Голову на бок свернул Мотька, сощурил левый глаз.

— Да, Светлов, Светлов как есть. И даже из-под комсомольской шкурки выглядывает очень существенно… Какую там шкурку ни одевай, кровь-то горячая, полковничья, она брызнет из-под нее в свое время. До случая все, до случая.

Григорий вскочил. Слова Мотьки бесили его и вместе с тем будили что-то непобедимо приятное.

— Болтаешь, дурак… чорт его знает что… — злобно крикнул он и подошел к двери. Перед дверью остановился, вернулся мыслью к дорогому; мягко проплыл нинкин образ.

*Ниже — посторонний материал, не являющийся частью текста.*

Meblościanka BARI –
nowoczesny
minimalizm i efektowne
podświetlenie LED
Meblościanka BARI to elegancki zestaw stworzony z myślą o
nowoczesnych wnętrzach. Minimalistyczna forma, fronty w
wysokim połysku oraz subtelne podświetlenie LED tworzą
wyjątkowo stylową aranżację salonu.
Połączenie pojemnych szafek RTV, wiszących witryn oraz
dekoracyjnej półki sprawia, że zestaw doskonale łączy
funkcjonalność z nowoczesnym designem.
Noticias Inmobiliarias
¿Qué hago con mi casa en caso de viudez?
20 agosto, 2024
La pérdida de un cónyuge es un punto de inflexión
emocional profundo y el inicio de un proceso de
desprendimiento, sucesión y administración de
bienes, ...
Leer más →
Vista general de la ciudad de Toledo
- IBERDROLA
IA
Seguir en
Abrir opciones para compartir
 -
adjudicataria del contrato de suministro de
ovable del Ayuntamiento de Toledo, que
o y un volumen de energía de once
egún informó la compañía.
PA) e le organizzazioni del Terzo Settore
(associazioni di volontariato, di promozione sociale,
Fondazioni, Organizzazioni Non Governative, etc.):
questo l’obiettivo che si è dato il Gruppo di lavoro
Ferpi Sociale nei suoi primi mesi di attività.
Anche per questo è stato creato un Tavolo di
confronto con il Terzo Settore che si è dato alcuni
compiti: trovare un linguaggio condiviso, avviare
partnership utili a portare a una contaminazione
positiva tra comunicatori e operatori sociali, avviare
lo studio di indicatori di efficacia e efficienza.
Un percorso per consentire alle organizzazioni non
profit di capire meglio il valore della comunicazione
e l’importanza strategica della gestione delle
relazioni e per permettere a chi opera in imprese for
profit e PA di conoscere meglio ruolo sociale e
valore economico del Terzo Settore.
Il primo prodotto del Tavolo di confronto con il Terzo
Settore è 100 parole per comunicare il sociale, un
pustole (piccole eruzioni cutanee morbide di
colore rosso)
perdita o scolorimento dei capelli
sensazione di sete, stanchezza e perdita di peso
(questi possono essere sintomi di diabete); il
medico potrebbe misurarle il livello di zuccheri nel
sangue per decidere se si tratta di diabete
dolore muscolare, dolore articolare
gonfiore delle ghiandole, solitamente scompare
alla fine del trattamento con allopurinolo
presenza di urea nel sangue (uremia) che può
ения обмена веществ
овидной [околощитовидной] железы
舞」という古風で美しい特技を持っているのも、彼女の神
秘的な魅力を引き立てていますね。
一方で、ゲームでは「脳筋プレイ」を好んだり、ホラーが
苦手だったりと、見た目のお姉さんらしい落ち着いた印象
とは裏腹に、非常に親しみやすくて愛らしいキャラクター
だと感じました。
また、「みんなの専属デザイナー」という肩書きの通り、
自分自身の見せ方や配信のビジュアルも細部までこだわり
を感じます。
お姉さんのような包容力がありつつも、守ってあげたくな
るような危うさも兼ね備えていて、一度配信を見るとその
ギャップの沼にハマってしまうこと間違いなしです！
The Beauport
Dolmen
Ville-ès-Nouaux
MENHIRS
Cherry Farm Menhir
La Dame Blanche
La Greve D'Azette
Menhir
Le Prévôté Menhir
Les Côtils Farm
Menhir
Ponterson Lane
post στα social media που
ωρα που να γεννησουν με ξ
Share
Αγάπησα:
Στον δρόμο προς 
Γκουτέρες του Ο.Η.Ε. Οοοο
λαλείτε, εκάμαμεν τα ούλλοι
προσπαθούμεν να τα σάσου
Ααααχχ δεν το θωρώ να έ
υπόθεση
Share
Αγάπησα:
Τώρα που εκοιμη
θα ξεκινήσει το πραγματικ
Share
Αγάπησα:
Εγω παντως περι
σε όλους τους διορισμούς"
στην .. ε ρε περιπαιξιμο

Оглядел комнату взором печальным, но успокоенным. Подавил вздох и распахнул дверь. На пороге остановил его голос из угла:

— Что-то я еще сказать хотел вам, гражданин. Этого… как его… барышня-то, извините, пущать вас не велела и о потрохах ваших справляться не наказывала. Это я все своим умом дошел. Наврал, попросту говоря, для завлечения. Так-то одному скука, боялся, как бы раньше времени не ушли. А по совести-то я думаю, девка плюет на вашу личность. И не жених вы ейный, а мразь дорожная.